Yahoo also said boldly that it will not screw it up. “Per the agreement and our promise not to screw it up, Tumblr will be independently operated as a separate business. The product, service and brand will continue to be defined and developed separately with the same Tumblr irreverence, wit, and commitment to empower creators,” says Yahoo in the release.

Karp said that the move wasn’t always expected. Yahoo CEO Marissa Mayer had previously been meeting with Tumblr since November, to discuss advertising and how the two brands could join forces.

“I didn’t see this at the time,” said Mayer, retelling the development. “The more we talked, the more we saw the companies could really compliment each other and it made sense to merge. It started as a partnership and the get-to-know-you discussions turned into an acquisition.”

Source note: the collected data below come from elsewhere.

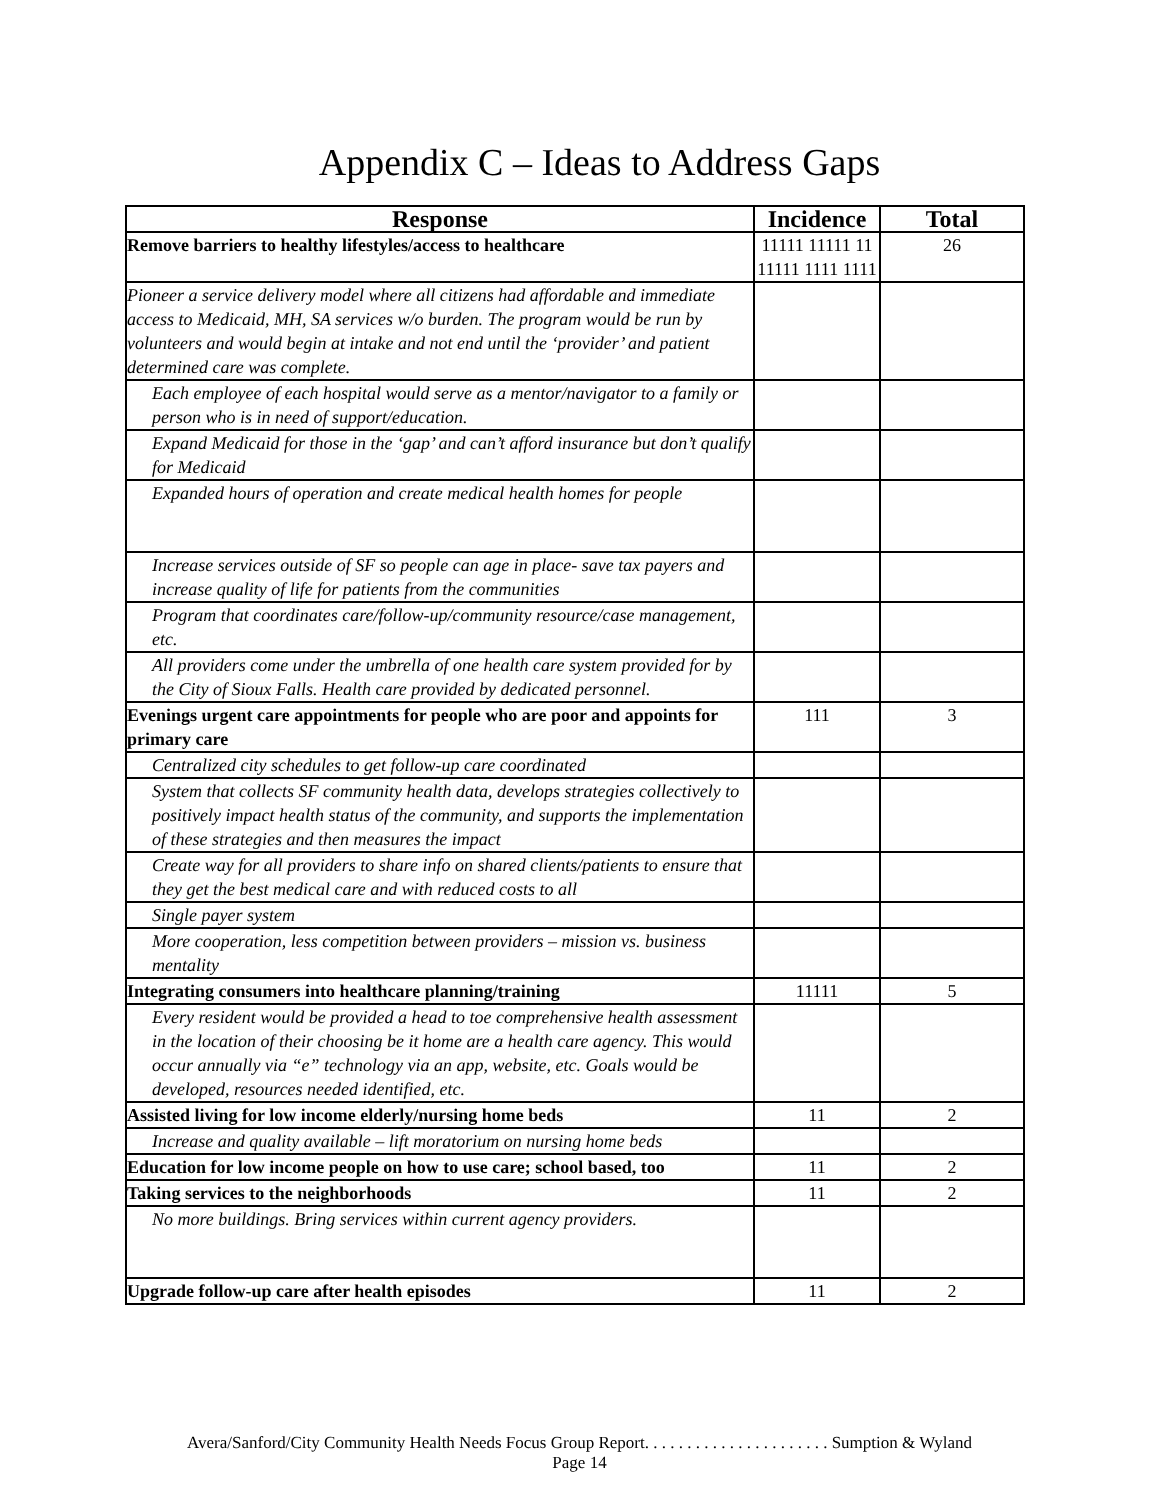Appendix C – Ideas to Address Gaps
| Response | Incidence | Total |
| --- | --- | --- |
| Remove barriers to healthy lifestyles/access to healthcare | 11111 11111 11 11111 1111 1111 | 26 |
| Pioneer a service delivery model where all citizens had affordable and immediate access to Medicaid, MH, SA services w/o burden. The program would be run by volunteers and would begin at intake and not end until the ‘provider’ and patient determined care was complete. | | |
| Each employee of each hospital would serve as a mentor/navigator to a family or person who is in need of support/education. | | |
| Expand Medicaid for those in the ‘gap’ and can’t afford insurance but don’t qualify for Medicaid | | |
| Expanded hours of operation and create medical health homes for people | | |
| Increase services outside of SF so people can age in place- save tax payers and increase quality of life for patients from the communities | | |
| Program that coordinates care/follow-up/community resource/case management, etc. | | |
| All providers come under the umbrella of one health care system provided for by the City of Sioux Falls. Health care provided by dedicated personnel. | | |
| Evenings urgent care appointments for people who are poor and appoints for primary care | 111 | 3 |
| Centralized city schedules to get follow-up care coordinated | | |
| System that collects SF community health data, develops strategies collectively to positively impact health status of the community, and supports the implementation of these strategies and then measures the impact | | |
| Create way for all providers to share info on shared clients/patients to ensure that they get the best medical care and with reduced costs to all | | |
| Single payer system | | |
| More cooperation, less competition between providers – mission vs. business mentality | | |
| Integrating consumers into healthcare planning/training | 11111 | 5 |
| Every resident would be provided a head to toe comprehensive health assessment in the location of their choosing be it home are a health care agency. This would occur annually via “e” technology via an app, website, etc. Goals would be developed, resources needed identified, etc. | | |
| Assisted living for low income elderly/nursing home beds | 11 | 2 |
| Increase and quality available – lift moratorium on nursing home beds | | |
| Education for low income people on how to use care; school based, too | 11 | 2 |
| Taking services to the neighborhoods | 11 | 2 |
| No more buildings. Bring services within current agency providers. | | |
| Upgrade follow-up care after health episodes | 11 | 2 |
Avera/Sanford/City Community Health Needs Focus Group Report. . . . . . . . . . . . . . . . . . . . . . Sumption & Wyland
Page 14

Due to Yahoo’s past of acquisitions and making changes for the worst e.g. Flickr and GeoCities, Tumblr users are definitely worried.

Most loyal Tumblr users have used their Tumblr and Twitter accounts to vent their feelings:




GeoCities (a city based web hosting service and early social network) was acquired by Yahoo in 1999 which then was the third most visited website in the world. Yahoo was said to have spent 3 billion dollars on making changes for the better which then came to nothing as MySpace and Facebook took over the social network scene. And now GeoCities is only available in Japan.

CEO of Yahoo Marissa Mayer was appealed by internet users and conceded that Flickr had lost its ways over the years. “Flickr was once awesome, and it languished… now we want it to be awesome again.”

Flickr was acquired by Yahoo in 2005, but Mayer said at first it “didn’t fare so well.” At this stage all we can do is wait and see what changes Yahoo will make to Tumblr, for better or worst and if Tumblr users will accept these changes or not.